[DATA SHOWN]

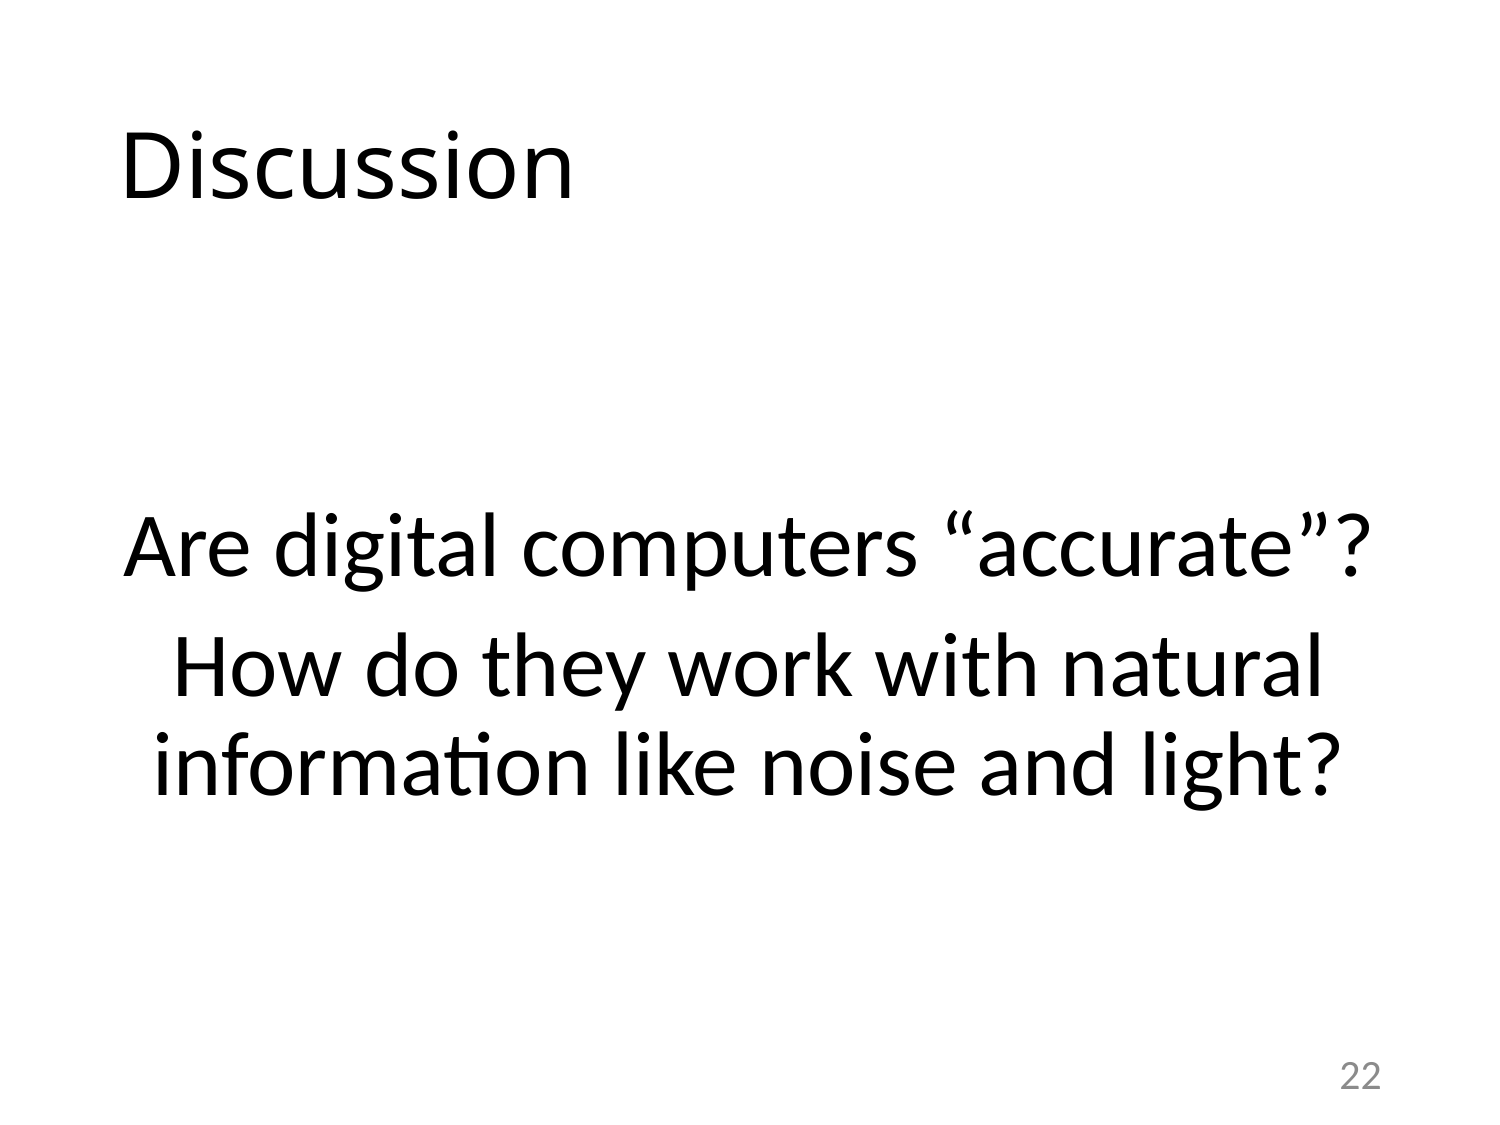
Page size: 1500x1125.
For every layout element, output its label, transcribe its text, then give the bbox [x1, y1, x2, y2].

list Are digital computers “accurate”? How do they work with natural information like noise and light? [103, 299, 1397, 1014]
slide_number 22 [1296, 1042, 1397, 1103]
title Discussion [103, 59, 1397, 278]
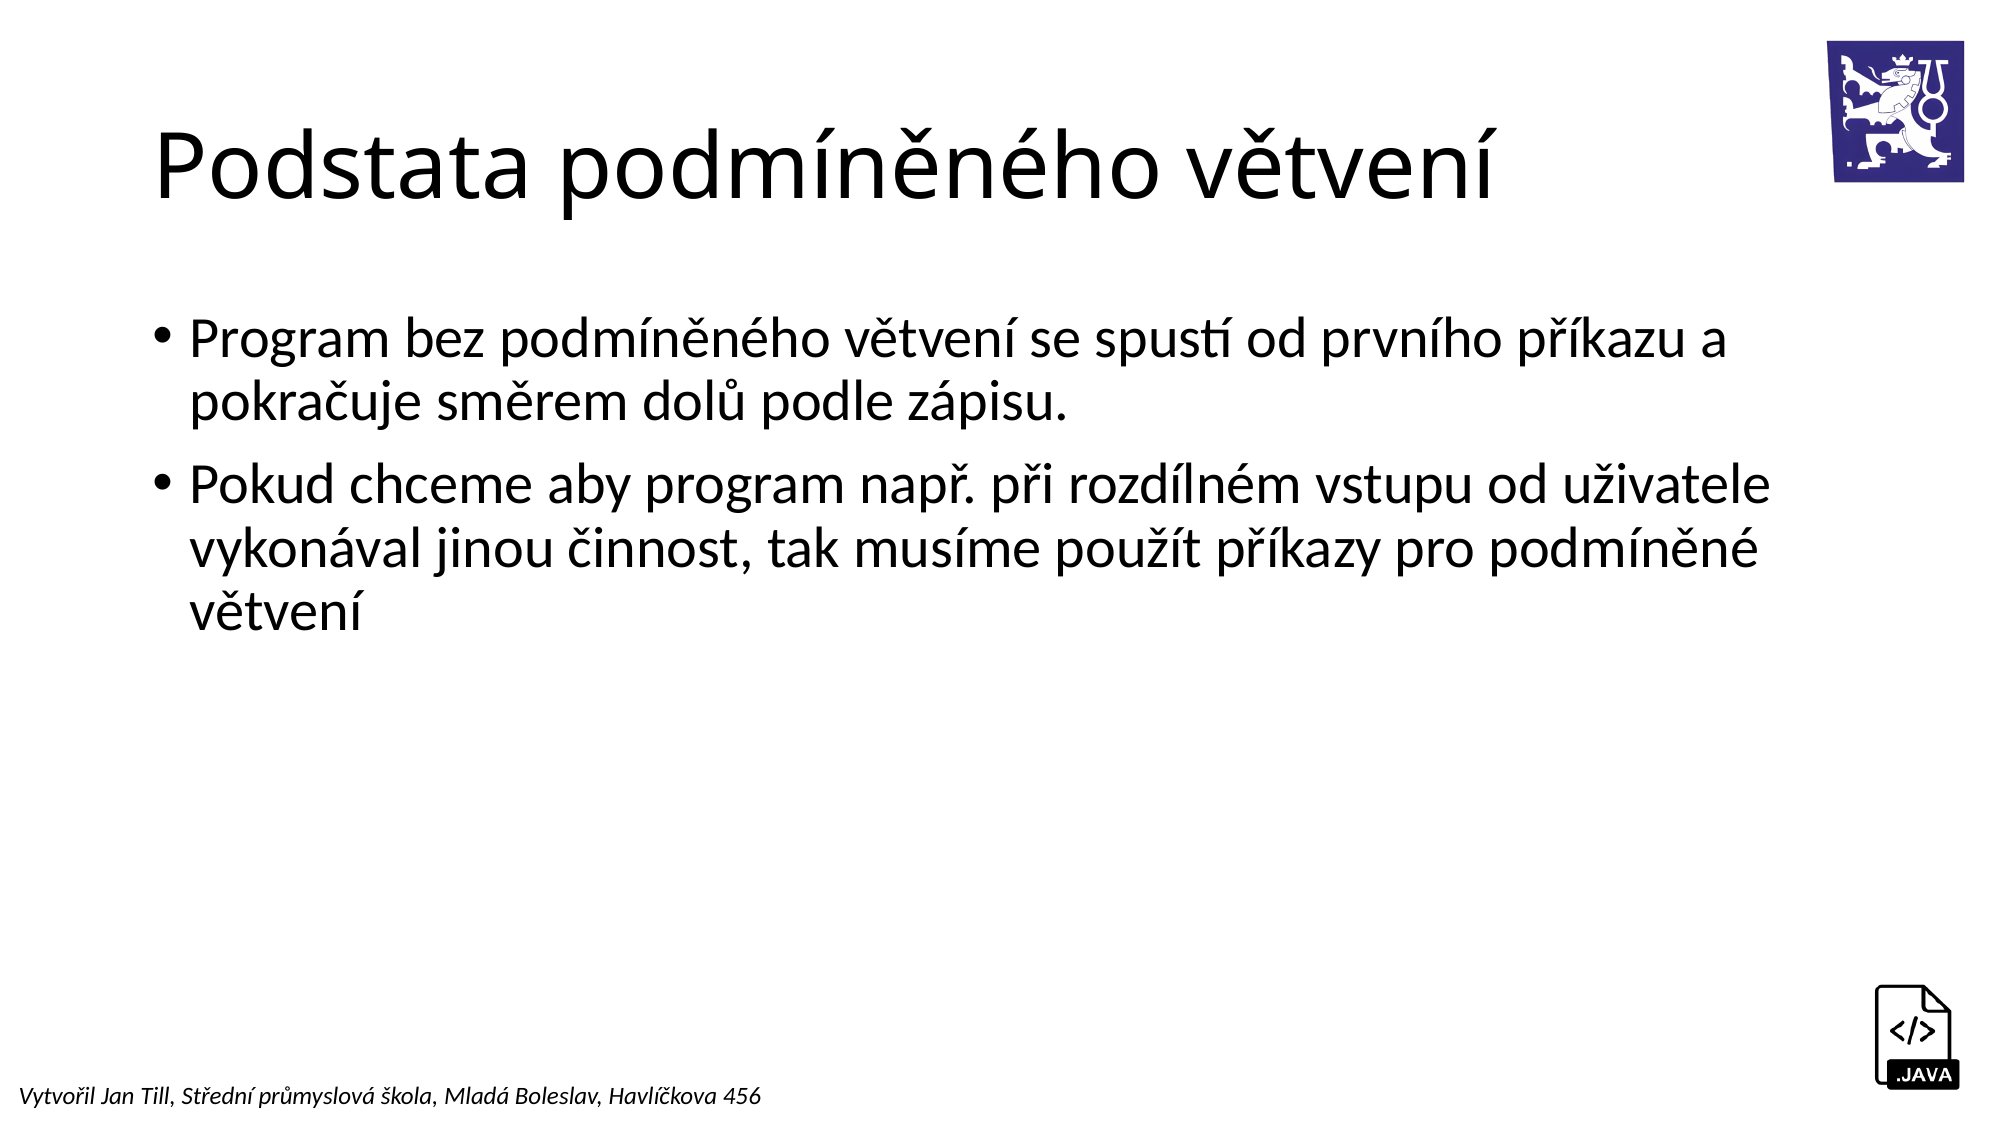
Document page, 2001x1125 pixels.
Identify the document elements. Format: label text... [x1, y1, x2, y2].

list Program bez podmíněného větvení se spustí od prvního příkazu a pokračuje směrem dolů podle zápisu. Pokud chceme aby program např. při rozdílném vstupu od uživatele vykonával jinou činnost, tak musíme použít příkazy pro podmíněné větvení [137, 299, 1863, 1014]
text_box Vytvořil Jan Till, Střední průmyslová škola, Mladá Boleslav, Havlíčkova 456 [3, 1072, 778, 1117]
title Podstata podmíněného větvení [137, 59, 1863, 278]
picture [1822, 947, 2000, 1125]
picture [1822, 38, 1969, 185]
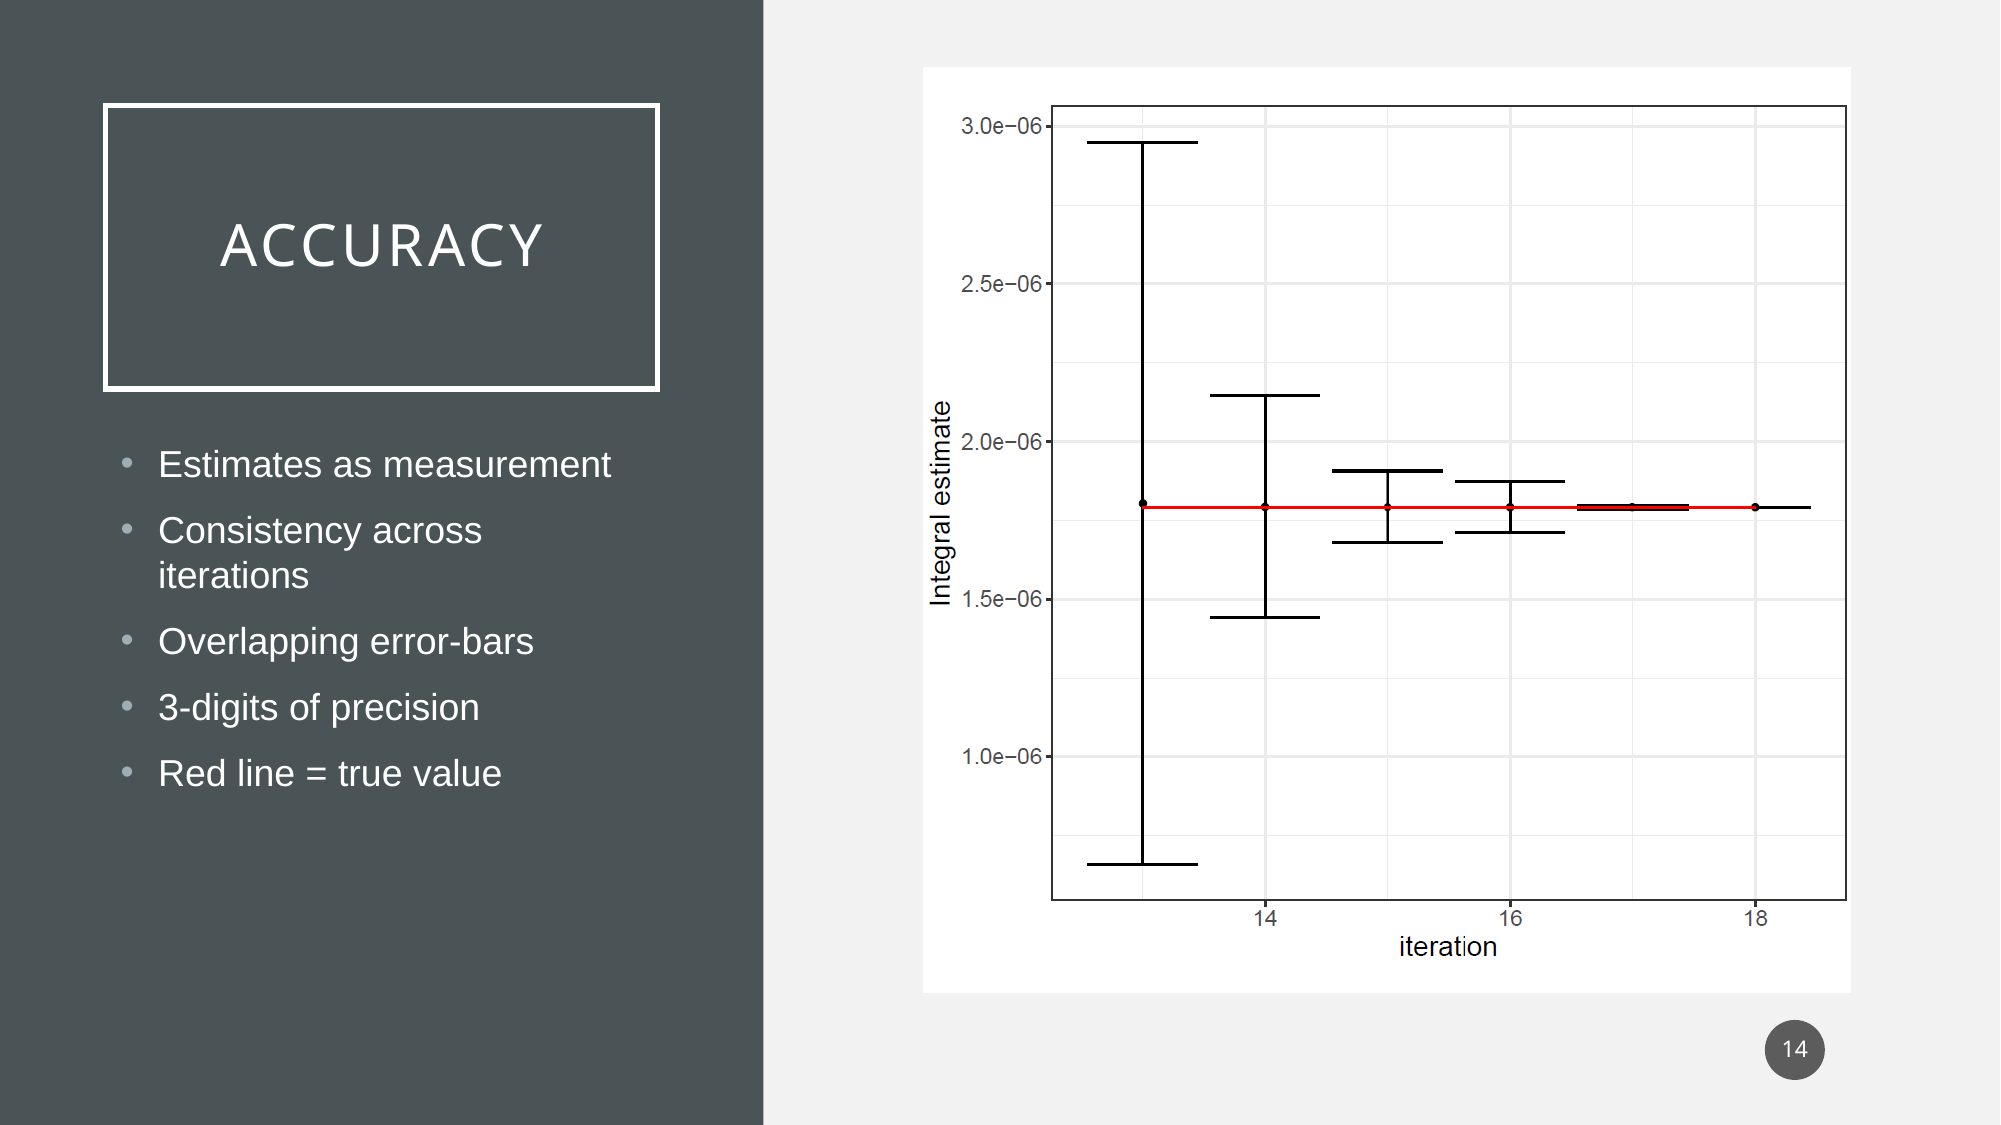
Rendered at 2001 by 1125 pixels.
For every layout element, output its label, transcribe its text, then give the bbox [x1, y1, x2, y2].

picture [923, 66, 1851, 993]
text_box [764, 0, 2000, 1125]
title Accuracy [103, 103, 660, 392]
slide_number 14 [1764, 1019, 1825, 1080]
text_box [0, 0, 764, 1125]
list Estimates as measurement Consistency across iterations Overlapping error-bars 3-digits of precision Red line = true value [105, 432, 658, 994]
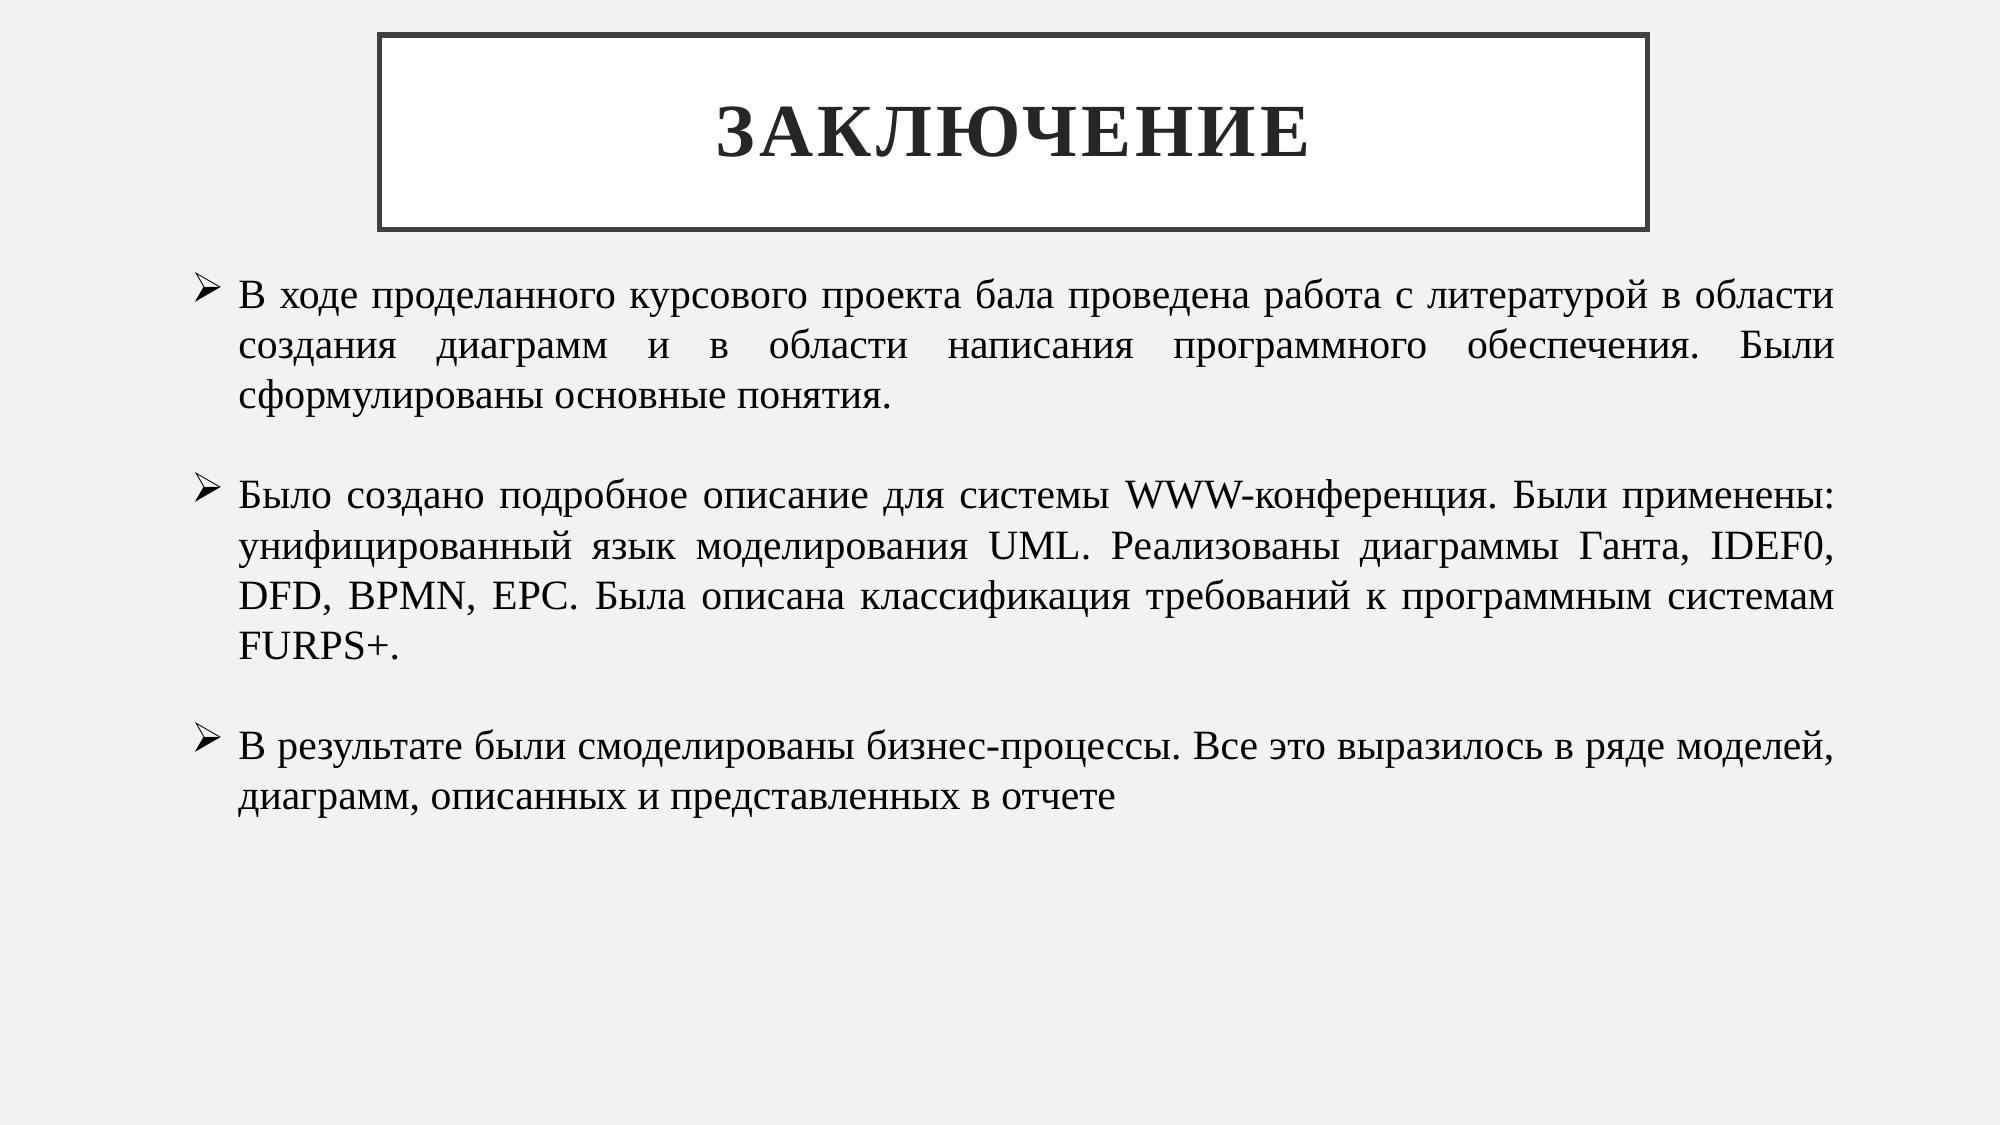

[/DATA SHOWN]

Go through the material and copy every line in which the word "pixels" occurs.

Document page, 2001x1125 pixels.
Rendered at 2001 by 1125 pixels.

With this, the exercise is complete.